- Problem A:
Answer these questions using the text on signal and ground pin arrangements:
(i) In which row are signal pin 1 and ground pin A?
(ii) Which configuration shows the shape of ground pins D and H?
(iii) According to FIG. 4A-4, signal pin 2 is arranged among which ground pins?
- Problem B:
From the text on signal and ground pin arrangements, extract verbatim the passage from "Configurations 410, 412, and" up to and including "configuration 414.".
- Problem C:
Extend the text on signal and ground pin arrangements beyond its last sentence, keeping its style and subject.

- Text segment:
◇ ◇ ◇ ◇ ◇

Arrangement 402 depicts an arrangement of signal and ground pins
with vertical mounts positioned adjacent to one another for some
pins that are in a same row or in a line, as described herein. In
particular, signal pins 1-4 among ground pins are highlighted to
show arrangements of vertical mounts of signal pins adjacent to
vertical mounts of ground pins. A pair of row adjacent signal pin
and ground pin can have portions of vertical mounts arranged to be
proximate to one another. For example, a vertical mount of a signal
pin can be proximate to a vertical mount of a ground pin by the
vertical mount of the signal pin mirroring the vertical mount of a
ground pin and the signal pin and the ground pin are arranged in a
same row.
[0021] For example, signal pin 1 and ground pin A are in a same row
(row 2) and signal pin 1 includes a vertical mount that is
proximate to a vertical mount of ground pin A. Signal pin 4 and
ground pin D are in a same row (row 2) and signal pin 4 includes a
vertical mount that is proximate to a vertical mount of ground pin
D. For example, signal pin 2 and ground pin B are in a same row
(row 1) and signal pin 2 includes a vertical mount that is
proximate to a vertical mount of ground pin B. Signal pin 3 and
ground pin C are in a same row (row 1) and signal pin 3 includes a
vertical mount that is proximate to a vertical mount of ground pin
C.
[0022] FIG. 4A-2 depicts an example of pin shapes of various pins.
Configurations 410, 412, and 414 can include a vertical mount that
extends to overlap with a portion of spring load. For example,
ground pins F and G can be shaped as shown in configuration 410;
ground pins D and H can be shaped as shown in configuration 412;
and signal pins 1 and 2 and ground pin C can be shaped as shown in
configuration 414.
[0023] FIGS. 4A-3 to 4A-6 depict examples of configurations of
respective signal pins 1-4 of FIG. 4A-1. FIG. 4A-3 depicts an
example of an arrangement of signal pin 1 among ground pins A and F
with vertical posts or mounts proximate (e.g., mirroring and
adjacent) in 420. FIG. 4A-4 depicts an example of an arrangement of
signal pin 2 among ground pins B and E with vertical posts or
mounts proximate (e.g., mirroring and adjacent) in 430. FIG. 4A-5
depicts an example of an arrangement of signal pin 3 among ground
pins C-E with vertical posts or mounts of pins 3 and C proximate
(e.g., mirroring and adjacent) in 440. FIG. 4A-6 depicts an example
of an arrangement of signal pin 1 among ground pins D and H with
vertical posts or mounts of pins 4 and D proximate (e.g., mirroring
and adjacent) in 450.

◇ ◇ ◇ ◇ ◇

Bounding box coordinate data

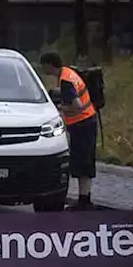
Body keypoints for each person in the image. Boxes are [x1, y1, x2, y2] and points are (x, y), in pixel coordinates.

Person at [39, 51, 98, 209]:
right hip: (88, 121)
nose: (42, 69)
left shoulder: (65, 80)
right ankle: (84, 199)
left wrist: (60, 108)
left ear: (49, 65)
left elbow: (77, 105)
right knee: (85, 162)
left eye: (43, 66)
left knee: (82, 163)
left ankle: (84, 202)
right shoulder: (68, 73)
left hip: (82, 124)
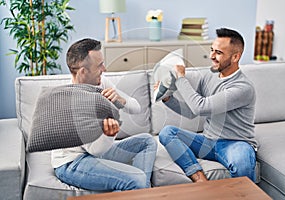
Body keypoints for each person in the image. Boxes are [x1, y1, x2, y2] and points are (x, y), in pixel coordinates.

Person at [51, 38, 157, 191]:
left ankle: (141, 191)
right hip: (73, 162)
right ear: (83, 71)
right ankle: (140, 189)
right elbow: (95, 150)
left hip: (96, 153)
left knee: (147, 141)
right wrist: (110, 130)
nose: (105, 69)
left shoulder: (100, 82)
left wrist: (119, 99)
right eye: (99, 65)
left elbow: (136, 108)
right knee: (136, 179)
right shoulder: (71, 103)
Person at [157, 28, 258, 183]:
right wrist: (168, 99)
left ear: (235, 57)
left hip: (235, 143)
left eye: (218, 52)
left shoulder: (242, 88)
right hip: (208, 142)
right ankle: (200, 179)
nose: (211, 56)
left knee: (242, 165)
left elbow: (200, 107)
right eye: (212, 50)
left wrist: (180, 78)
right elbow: (193, 111)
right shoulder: (209, 76)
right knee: (167, 133)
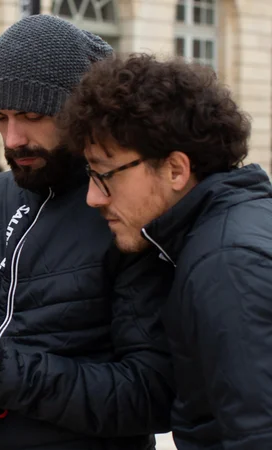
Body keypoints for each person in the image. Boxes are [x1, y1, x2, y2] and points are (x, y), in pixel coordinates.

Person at [0, 15, 175, 449]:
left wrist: (2, 377)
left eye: (32, 115)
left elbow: (152, 394)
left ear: (82, 114)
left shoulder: (128, 210)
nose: (12, 139)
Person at [60, 53, 272, 449]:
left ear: (176, 170)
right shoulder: (228, 231)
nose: (92, 197)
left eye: (104, 174)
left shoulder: (226, 264)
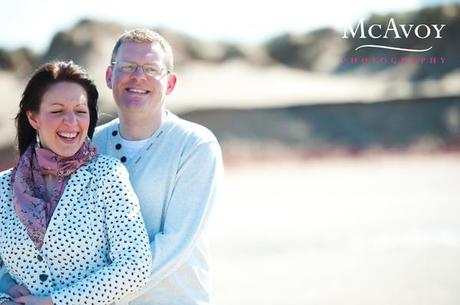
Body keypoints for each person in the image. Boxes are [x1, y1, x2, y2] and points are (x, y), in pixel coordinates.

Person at [0, 61, 152, 305]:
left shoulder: (108, 176)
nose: (71, 122)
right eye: (57, 111)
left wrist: (54, 302)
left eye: (80, 111)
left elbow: (135, 267)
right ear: (33, 117)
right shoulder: (3, 187)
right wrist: (5, 289)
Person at [92, 29, 223, 305]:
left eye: (151, 68)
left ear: (171, 83)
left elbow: (174, 244)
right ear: (108, 76)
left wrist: (90, 296)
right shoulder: (90, 145)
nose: (138, 76)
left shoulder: (195, 145)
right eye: (126, 66)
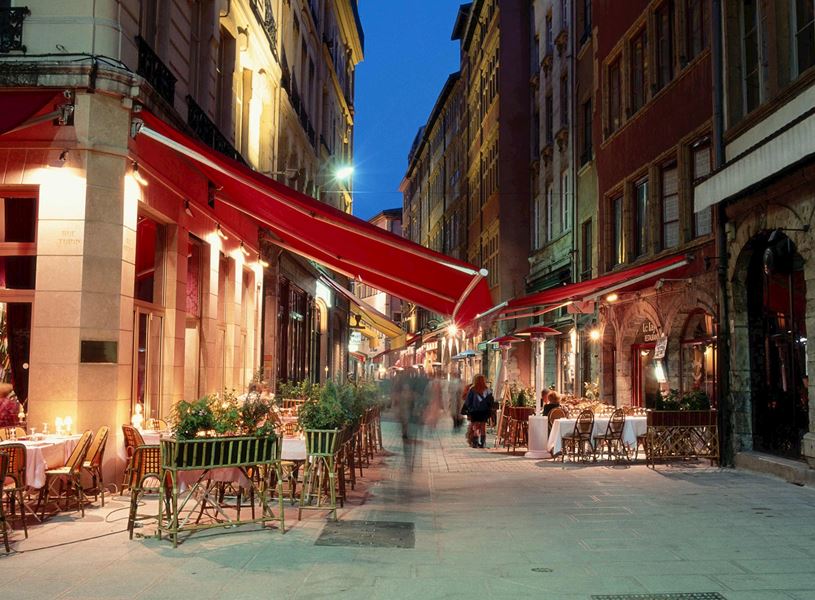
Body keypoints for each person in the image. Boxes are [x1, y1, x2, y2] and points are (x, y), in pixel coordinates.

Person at [462, 374, 494, 448]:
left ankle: (475, 443)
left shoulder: (472, 390)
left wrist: (469, 409)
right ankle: (482, 443)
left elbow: (467, 401)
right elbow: (491, 401)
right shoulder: (487, 390)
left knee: (475, 426)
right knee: (483, 427)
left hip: (474, 411)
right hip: (484, 411)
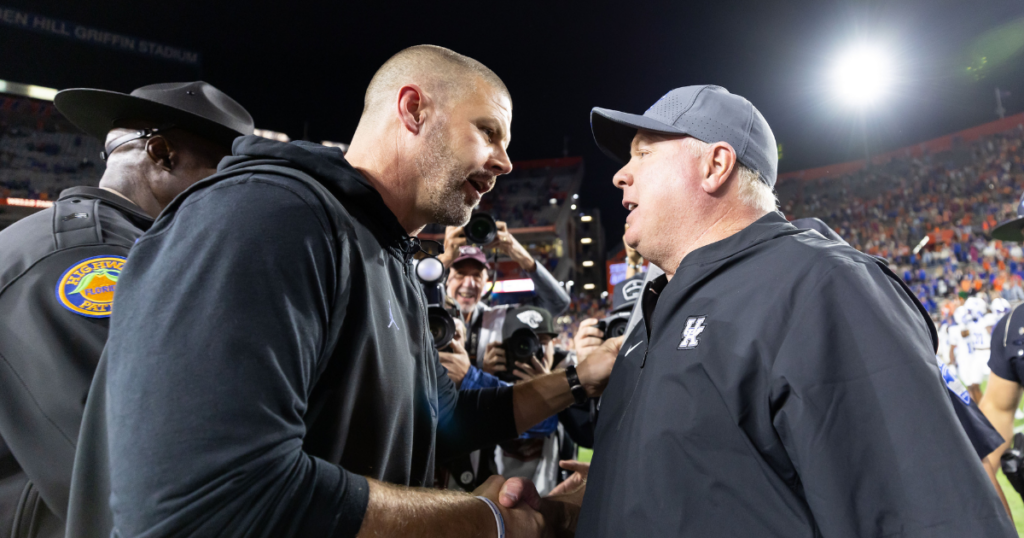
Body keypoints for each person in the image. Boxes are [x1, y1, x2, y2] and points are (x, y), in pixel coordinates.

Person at [65, 45, 621, 538]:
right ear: (413, 109)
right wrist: (490, 523)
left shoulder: (386, 251)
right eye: (488, 131)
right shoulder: (264, 215)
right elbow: (214, 501)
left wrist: (577, 378)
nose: (505, 162)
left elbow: (446, 418)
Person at [568, 84, 1014, 536]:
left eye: (643, 154)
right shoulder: (657, 307)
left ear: (715, 165)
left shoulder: (821, 284)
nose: (620, 175)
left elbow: (929, 517)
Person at [0, 81, 253, 538]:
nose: (231, 195)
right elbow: (118, 460)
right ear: (161, 153)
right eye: (222, 175)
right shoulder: (88, 260)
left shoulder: (130, 246)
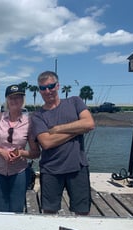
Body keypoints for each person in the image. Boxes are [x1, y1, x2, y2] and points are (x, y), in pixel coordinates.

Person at [31, 71, 95, 215]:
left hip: (78, 167)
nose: (47, 91)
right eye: (43, 88)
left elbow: (89, 123)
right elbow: (46, 142)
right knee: (49, 212)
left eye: (51, 86)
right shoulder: (37, 116)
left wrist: (59, 128)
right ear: (39, 90)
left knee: (82, 212)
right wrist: (78, 129)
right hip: (50, 170)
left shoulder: (74, 102)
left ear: (58, 86)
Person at [0, 84, 40, 213]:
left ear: (23, 100)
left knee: (17, 209)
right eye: (11, 98)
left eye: (18, 97)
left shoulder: (29, 122)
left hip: (19, 172)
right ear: (7, 100)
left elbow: (35, 152)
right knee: (0, 209)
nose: (15, 100)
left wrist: (21, 153)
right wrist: (1, 151)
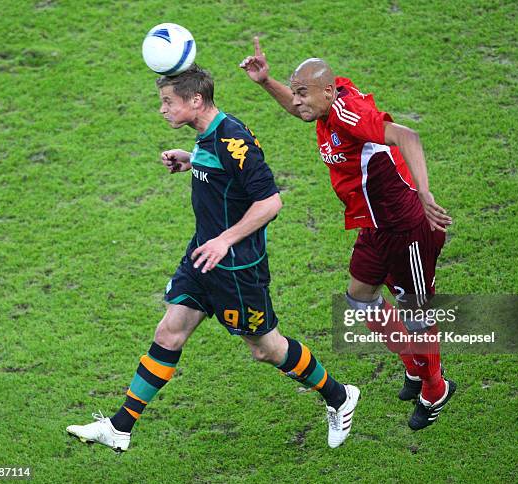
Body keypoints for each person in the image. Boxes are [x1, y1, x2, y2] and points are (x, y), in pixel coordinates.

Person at [66, 64, 359, 452]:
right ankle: (120, 427)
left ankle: (339, 397)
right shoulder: (206, 135)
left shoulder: (233, 140)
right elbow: (221, 173)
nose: (162, 110)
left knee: (266, 349)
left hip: (236, 268)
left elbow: (270, 202)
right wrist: (191, 160)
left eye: (168, 102)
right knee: (169, 331)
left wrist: (225, 240)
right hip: (203, 256)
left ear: (196, 100)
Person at [240, 39, 456, 430]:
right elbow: (299, 108)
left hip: (406, 228)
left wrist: (425, 194)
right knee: (361, 299)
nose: (297, 101)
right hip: (374, 227)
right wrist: (266, 81)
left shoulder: (349, 113)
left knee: (417, 315)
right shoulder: (323, 107)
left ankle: (436, 387)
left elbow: (407, 136)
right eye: (296, 91)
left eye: (302, 93)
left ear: (326, 91)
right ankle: (413, 364)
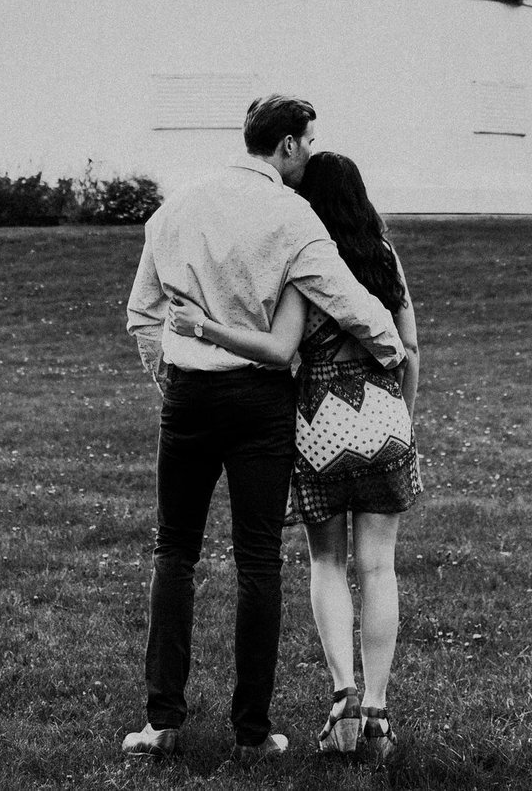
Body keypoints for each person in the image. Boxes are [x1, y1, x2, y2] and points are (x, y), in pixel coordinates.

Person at [120, 96, 405, 764]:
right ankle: (252, 728)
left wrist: (172, 382)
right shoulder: (291, 215)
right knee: (257, 560)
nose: (308, 152)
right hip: (259, 404)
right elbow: (344, 296)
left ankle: (161, 722)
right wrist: (389, 344)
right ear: (285, 147)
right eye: (306, 142)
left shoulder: (178, 206)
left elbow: (142, 314)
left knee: (175, 553)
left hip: (189, 396)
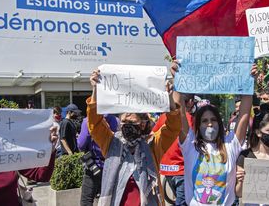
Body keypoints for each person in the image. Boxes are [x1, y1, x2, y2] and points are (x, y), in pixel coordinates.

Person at [87, 69, 183, 206]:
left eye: (131, 123)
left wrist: (169, 98)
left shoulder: (153, 144)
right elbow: (95, 125)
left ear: (143, 124)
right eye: (124, 122)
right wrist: (96, 90)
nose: (127, 126)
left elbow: (174, 127)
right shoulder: (111, 142)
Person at [177, 63, 254, 205]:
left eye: (213, 120)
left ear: (219, 122)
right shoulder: (190, 145)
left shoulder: (231, 144)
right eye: (204, 121)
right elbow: (179, 112)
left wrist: (249, 81)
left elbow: (244, 114)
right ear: (198, 126)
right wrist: (177, 77)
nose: (210, 124)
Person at [152, 94, 196, 206]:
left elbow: (153, 136)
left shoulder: (163, 117)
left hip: (166, 170)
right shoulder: (189, 119)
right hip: (181, 170)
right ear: (190, 102)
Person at [78, 115, 118, 206]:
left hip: (94, 165)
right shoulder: (116, 120)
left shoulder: (88, 120)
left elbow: (81, 144)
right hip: (113, 165)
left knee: (87, 200)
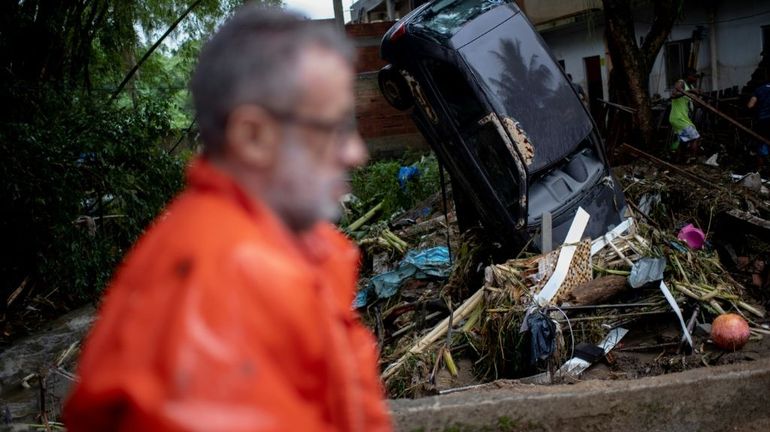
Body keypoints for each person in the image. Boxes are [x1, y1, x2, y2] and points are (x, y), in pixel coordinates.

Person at [64, 7, 392, 432]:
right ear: (253, 136)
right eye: (334, 129)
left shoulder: (289, 250)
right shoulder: (220, 289)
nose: (355, 154)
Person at [669, 68, 701, 161]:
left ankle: (678, 159)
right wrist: (690, 92)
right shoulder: (681, 82)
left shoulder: (690, 86)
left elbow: (696, 104)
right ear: (689, 76)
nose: (696, 79)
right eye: (694, 76)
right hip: (678, 117)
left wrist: (697, 96)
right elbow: (673, 95)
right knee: (696, 138)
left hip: (683, 117)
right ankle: (692, 159)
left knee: (684, 140)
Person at [747, 75, 770, 171]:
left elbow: (750, 105)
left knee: (760, 143)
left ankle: (760, 168)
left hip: (763, 120)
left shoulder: (759, 90)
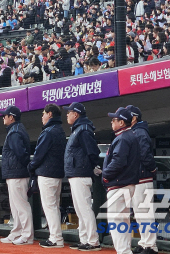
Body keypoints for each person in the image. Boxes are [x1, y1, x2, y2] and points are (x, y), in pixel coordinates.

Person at [64, 102, 102, 251]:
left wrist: (93, 166)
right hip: (76, 173)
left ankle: (93, 241)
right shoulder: (78, 129)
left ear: (76, 114)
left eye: (69, 112)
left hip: (81, 173)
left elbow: (93, 151)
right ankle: (84, 239)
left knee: (85, 209)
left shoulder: (84, 129)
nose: (67, 114)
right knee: (80, 210)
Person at [28, 103, 66, 248]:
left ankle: (55, 238)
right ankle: (56, 237)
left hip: (47, 173)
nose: (42, 116)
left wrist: (31, 167)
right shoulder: (60, 130)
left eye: (44, 113)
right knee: (54, 206)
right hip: (56, 174)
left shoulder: (49, 131)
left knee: (50, 207)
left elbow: (38, 155)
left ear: (50, 114)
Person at [102, 107, 140, 254]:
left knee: (116, 222)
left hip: (119, 184)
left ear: (122, 122)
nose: (112, 122)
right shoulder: (130, 135)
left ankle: (123, 252)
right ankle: (126, 251)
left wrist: (105, 175)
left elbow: (119, 161)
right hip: (127, 183)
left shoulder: (123, 137)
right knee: (123, 221)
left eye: (114, 120)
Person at [0, 105, 33, 246]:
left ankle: (27, 236)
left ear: (11, 117)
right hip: (15, 173)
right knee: (15, 205)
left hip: (18, 173)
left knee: (21, 205)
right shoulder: (15, 130)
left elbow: (21, 154)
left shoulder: (15, 132)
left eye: (5, 116)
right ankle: (17, 232)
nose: (3, 118)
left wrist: (21, 168)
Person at [127, 105, 158, 254]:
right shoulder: (133, 131)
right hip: (136, 178)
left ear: (134, 118)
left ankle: (151, 246)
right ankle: (144, 242)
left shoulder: (139, 132)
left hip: (144, 177)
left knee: (145, 213)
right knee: (139, 214)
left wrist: (152, 169)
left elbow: (146, 154)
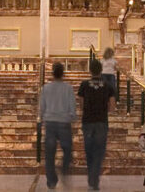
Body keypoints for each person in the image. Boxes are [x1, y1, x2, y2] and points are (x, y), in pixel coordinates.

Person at [77, 58, 116, 191]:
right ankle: (95, 180)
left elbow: (81, 105)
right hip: (101, 122)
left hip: (87, 121)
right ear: (101, 70)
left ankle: (91, 179)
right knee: (99, 151)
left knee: (89, 151)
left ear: (90, 70)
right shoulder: (108, 85)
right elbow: (112, 107)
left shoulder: (84, 85)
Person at [39, 62, 77, 189]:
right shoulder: (68, 88)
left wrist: (41, 118)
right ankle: (64, 168)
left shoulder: (46, 88)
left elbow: (42, 106)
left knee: (49, 154)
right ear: (63, 73)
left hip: (50, 122)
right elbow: (72, 106)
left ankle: (51, 180)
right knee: (67, 150)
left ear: (52, 74)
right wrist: (73, 117)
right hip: (64, 122)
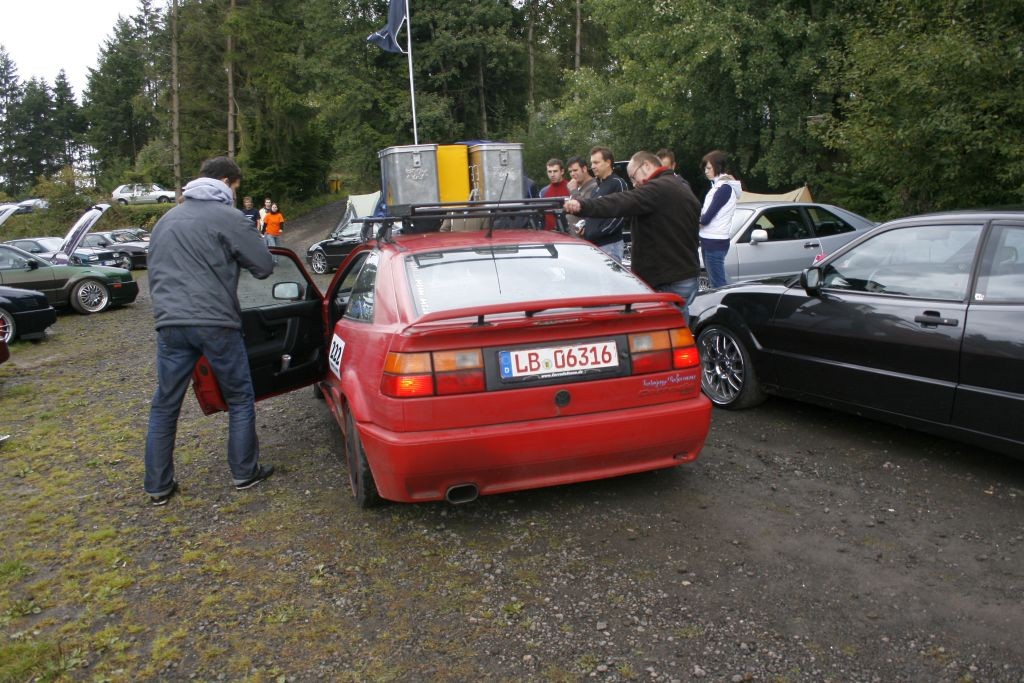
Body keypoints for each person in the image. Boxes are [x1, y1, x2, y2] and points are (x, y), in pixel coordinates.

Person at [144, 156, 275, 506]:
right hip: (216, 321)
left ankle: (158, 486)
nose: (236, 194)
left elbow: (153, 271)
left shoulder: (166, 221)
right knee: (240, 397)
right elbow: (264, 266)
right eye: (236, 187)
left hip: (170, 323)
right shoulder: (229, 217)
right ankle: (244, 472)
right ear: (226, 182)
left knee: (165, 404)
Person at [564, 150, 701, 326]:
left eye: (634, 177)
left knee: (660, 330)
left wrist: (582, 205)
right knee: (679, 326)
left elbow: (620, 202)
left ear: (647, 166)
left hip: (668, 278)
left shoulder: (657, 189)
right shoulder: (682, 186)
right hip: (687, 274)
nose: (635, 184)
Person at [698, 150, 742, 288]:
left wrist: (692, 222)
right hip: (709, 239)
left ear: (718, 167)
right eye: (705, 168)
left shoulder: (724, 188)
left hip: (714, 241)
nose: (706, 171)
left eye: (709, 168)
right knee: (717, 281)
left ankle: (730, 301)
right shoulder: (718, 186)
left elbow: (706, 218)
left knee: (718, 285)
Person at [581, 146, 628, 261]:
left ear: (608, 162)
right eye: (592, 163)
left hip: (610, 245)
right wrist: (585, 227)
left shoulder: (618, 183)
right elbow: (593, 214)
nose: (592, 166)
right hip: (594, 246)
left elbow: (621, 214)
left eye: (596, 162)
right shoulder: (597, 187)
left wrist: (598, 233)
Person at [565, 155, 597, 231]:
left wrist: (573, 190)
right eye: (570, 171)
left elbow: (584, 207)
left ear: (584, 169)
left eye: (575, 170)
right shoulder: (578, 186)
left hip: (585, 235)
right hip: (573, 234)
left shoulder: (594, 186)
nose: (572, 174)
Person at [539, 158, 570, 230]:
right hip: (548, 233)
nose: (552, 175)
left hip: (567, 232)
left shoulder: (571, 188)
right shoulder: (543, 192)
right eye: (549, 172)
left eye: (555, 171)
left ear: (562, 171)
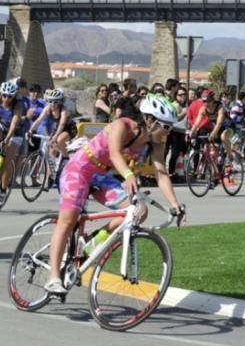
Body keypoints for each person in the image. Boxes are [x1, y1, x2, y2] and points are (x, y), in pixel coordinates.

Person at [43, 93, 186, 295]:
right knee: (68, 220)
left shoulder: (155, 142)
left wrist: (175, 205)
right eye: (165, 126)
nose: (167, 133)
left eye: (170, 128)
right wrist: (127, 174)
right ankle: (53, 278)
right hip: (80, 168)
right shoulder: (123, 126)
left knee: (139, 211)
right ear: (150, 120)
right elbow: (114, 153)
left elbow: (161, 173)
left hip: (101, 176)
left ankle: (92, 242)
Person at [28, 88, 75, 159]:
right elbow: (38, 120)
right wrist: (31, 130)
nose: (52, 104)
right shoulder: (47, 108)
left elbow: (62, 124)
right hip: (57, 128)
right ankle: (54, 168)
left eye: (55, 102)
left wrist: (55, 137)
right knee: (51, 152)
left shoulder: (63, 110)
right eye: (50, 101)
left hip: (69, 128)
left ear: (60, 102)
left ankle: (67, 160)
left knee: (59, 140)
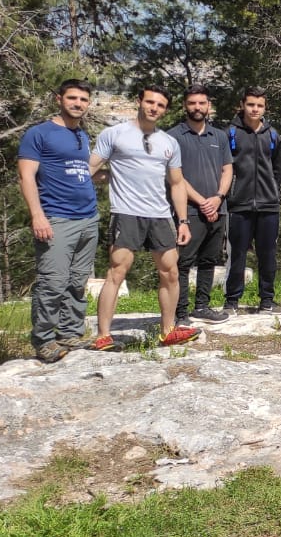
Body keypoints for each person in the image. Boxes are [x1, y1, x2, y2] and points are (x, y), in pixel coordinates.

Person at [87, 85, 200, 349]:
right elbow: (90, 168)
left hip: (160, 215)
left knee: (170, 273)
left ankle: (168, 330)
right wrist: (109, 177)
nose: (154, 108)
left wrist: (183, 221)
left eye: (160, 105)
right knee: (117, 272)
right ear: (139, 101)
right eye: (150, 102)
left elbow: (176, 183)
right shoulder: (114, 134)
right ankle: (103, 334)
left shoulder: (169, 142)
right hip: (126, 213)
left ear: (166, 109)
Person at [17, 79, 99, 362]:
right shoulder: (39, 134)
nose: (78, 104)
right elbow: (26, 176)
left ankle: (71, 333)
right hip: (56, 217)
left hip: (88, 218)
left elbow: (81, 172)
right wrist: (37, 216)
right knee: (53, 282)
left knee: (77, 282)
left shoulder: (82, 136)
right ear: (59, 99)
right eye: (72, 98)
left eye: (83, 100)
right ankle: (44, 339)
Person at [171, 85, 233, 325]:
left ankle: (202, 307)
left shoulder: (219, 136)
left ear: (209, 106)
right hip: (189, 211)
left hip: (218, 209)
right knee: (183, 263)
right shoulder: (173, 136)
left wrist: (218, 197)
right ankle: (181, 313)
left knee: (209, 261)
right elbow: (174, 177)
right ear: (185, 105)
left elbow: (227, 169)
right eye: (192, 103)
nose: (197, 107)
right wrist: (201, 201)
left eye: (202, 103)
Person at [223, 87, 281, 314]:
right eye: (251, 105)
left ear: (265, 108)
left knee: (267, 254)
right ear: (242, 105)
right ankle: (231, 301)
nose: (255, 109)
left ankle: (267, 300)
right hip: (239, 203)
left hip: (268, 204)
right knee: (237, 254)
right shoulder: (230, 133)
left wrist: (274, 189)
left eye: (259, 105)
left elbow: (278, 168)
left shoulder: (273, 135)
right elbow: (224, 166)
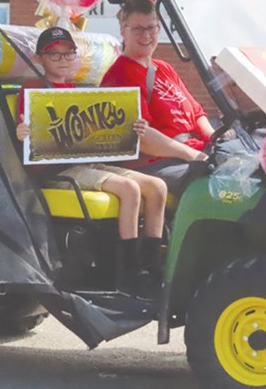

◇ ◇ ◇ ◇ ◇

- Task answer A:
(i) Row 2
(ii) Configuration 412
(iii) Ground pins B and E

- Task answer B:
Configurations 410, 412, and 414 can include a vertical mount that
extends to overlap with a portion of spring load. For example,
ground pins F and G can be shaped as shown in configuration 410;
ground pins D and H can be shaped as shown in configuration 412;
and signal pins 1 and 2 and ground pin C can be shaped as shown in
configuration 414.

- Task answer C:
[0024] FIG. 5 depicts example calculations of FEXT among signal
pins 1 and 2, pins 1 and 4, pins 1 and 3, pins 2 and 3, pins 2 and
4, and pins 3 and 4. Pin shape and orientation of vertical mounts
adjacent to one another can reduce the socket FEXT, which can
improve the SNR among data transmitted on signal pins.
[0025] FIG. 6 depicts an example process that can be used to form
connections between first and second devices. At 602, a first pin
can be formed with a vertical mount that overlaps a portion of a
spring load connector. The first pin can be used as a signal pin or
a ground pin. At 604, a second pin can be formed with a vertical
mount that overlaps a portion of a spring load connector. The
second pin can be used as a ground pin if the first pin is a signal
pin or a signal pin if the first pin is a ground pin. At 606, the
first and second pins can be arranged so that vertical mounts are
adjacent to one another. For example, if the first and second pins
are in a row, the vertical mounts of the first and second pins can
be adjacent to one another. The process can be repeated for other
arrangements of adjacent signal and ground pins. The arrangement of
pins can be consistent with a bowtie pattern. A pin can be used to
connect a motherboard solder mount pad to a CPU package landing
pad.
[0026] FIG. 7 depicts a system. The system can use embodiments
described herein to provide ground pin connections to connect
devices. System 700 includes processor 710, which provides
processing, operation management, and execution of instructions for
system 700. Processor 710 can include any type of microprocessor,
central processing unit (CPU), graphics processing unit (GPU), XPU,
processing core, or other processing hardware to provide processing
for system 700, or a combination of processors. An XPU can include
one or more of: a CPU, a graphics processing unit (GPU), general
purpose GPU (GPGPU), and/or other processing units (e.g.,
accelerators or programmable or fixed function FPGAs). Processor
710 controls the overall operation of system 700, and can be or
include, one or more programmable general-purpose or
special-purpose microprocessors, digital signal processors (DSPs),
programmable controllers, application specific integrated circuits
(ASICs), programmable logic devices (PLDs), or the like, or a
combination of such devices.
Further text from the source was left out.